Introduction to Python

The course targets beginning Python developers and people familiar with scripting. The basics required to complete the course are covered, but ideally you already feel comfortable writing small scripts in any language. We highly recommend to use your own laptop (Linux, MacOS, Cygwin) for the exercises.

Introduction to Go 2018

In this workshop, we will introduce the basics of programming in Go and then work our way up to concurrency programming with this relatively new language.

We'll start with the usual "Hello World" program, introduce functions, variables, packages and then interfaces. Then, we will tackle the two main tools at the disposal of the Go programmer (colloquially known as a gopher): the channels and the goroutines. This will be done by implementing a small peer to peer application transmitting text messages over the network.

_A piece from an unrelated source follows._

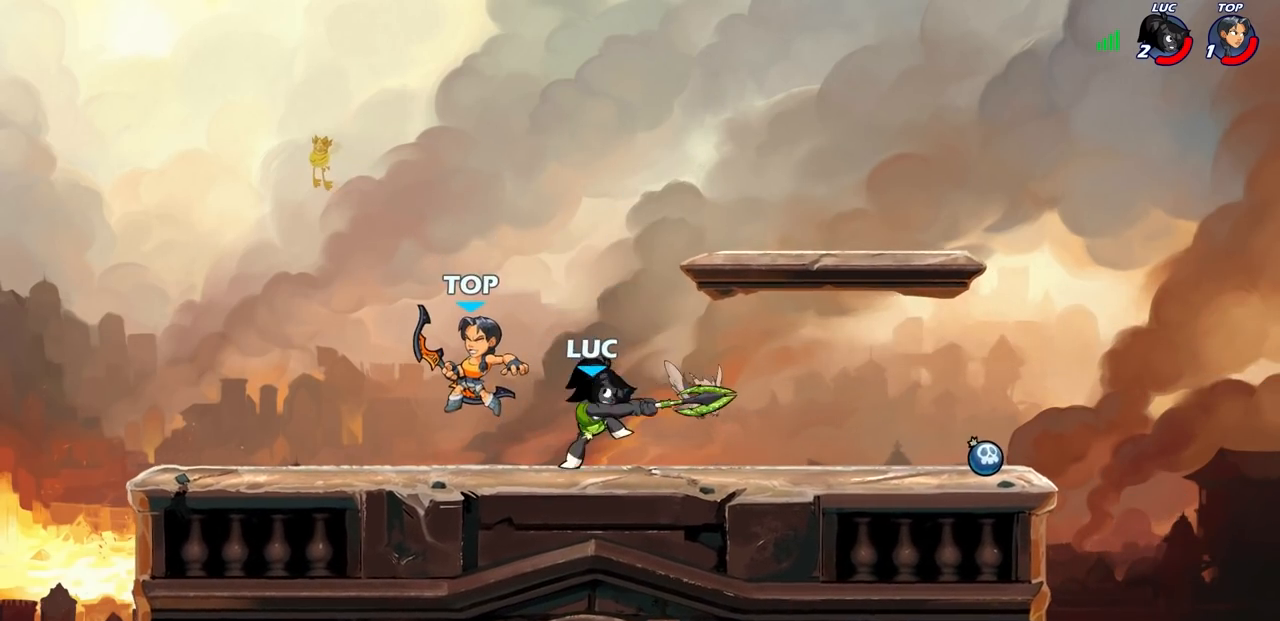
{"buttons": [], "left_stick": "left", "events": [[33, "SQUARE", "down"], [117, "SQUARE", "up"], [233, "left_stick", "left"]]}
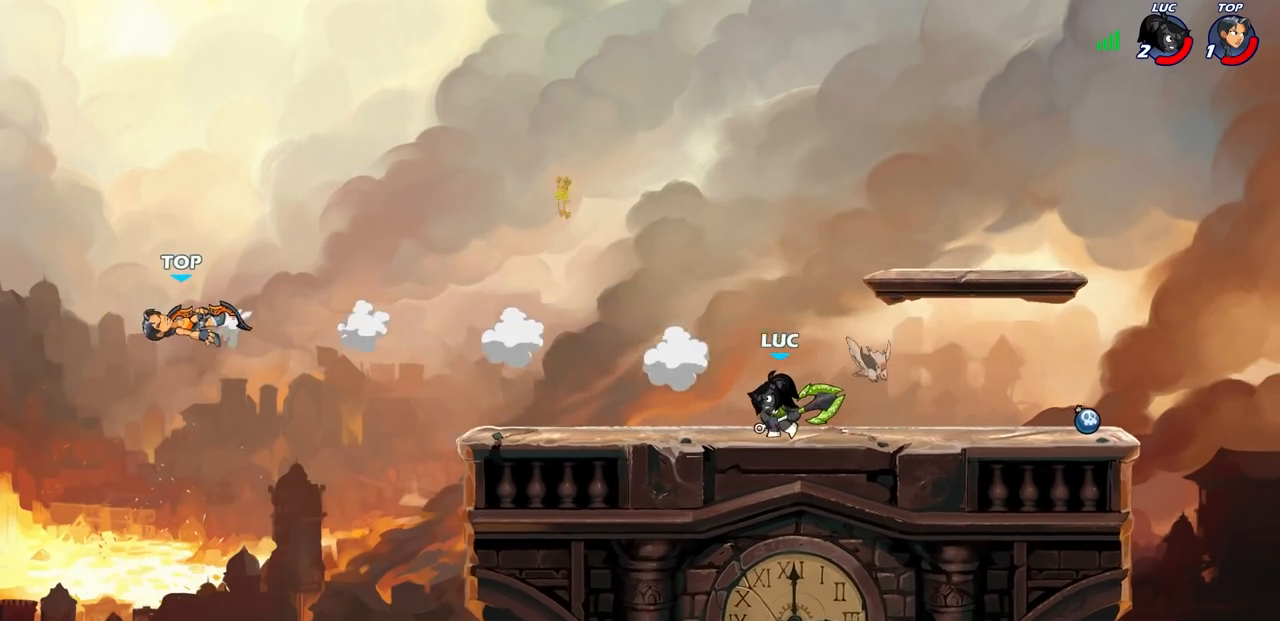
{"buttons": [], "left_stick": "left", "events": []}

The workshop wraps up with a whirlwind tour of scientific and non-scientific libraries readily available, and prospects/news about the next Go version.

References

People will have to install the Go compiler on their laptop. The instructions to do so for their favorite operating system are detailed at:

To get a taste of what Go looks like and wet their feet, people can also follow the interactive, browser-based, installation-free tour from:

The material for this course is over there:

- https://github.com/sbinet/gridka-go-tuto

Behind the scenes perspective: into the abyss of profiling for performance

This workshop is an introduction to profiling a system or individual programs. We will concentrate on profiling to understand aspects of program performance. All discussion and examples are presented with Linux in mind, and some Intel specific information will be given.

Topics include:

Overview of

  • CPU microarchitecture (Intel mainly)
  • OS: processes and threads
  • Parallel programming models
  • Algorithm Complexity to Real Code expectations

Profiling & Performance: types and typical metrics

  • How to profile
  • Introduction to various tools

Hands on exercises using profiling tools

  • Some HEP specific cases and examples

It will be assumed the participants are already familiar with Linux. The application level portion of the profiling exercises will be done with C or C++ programs.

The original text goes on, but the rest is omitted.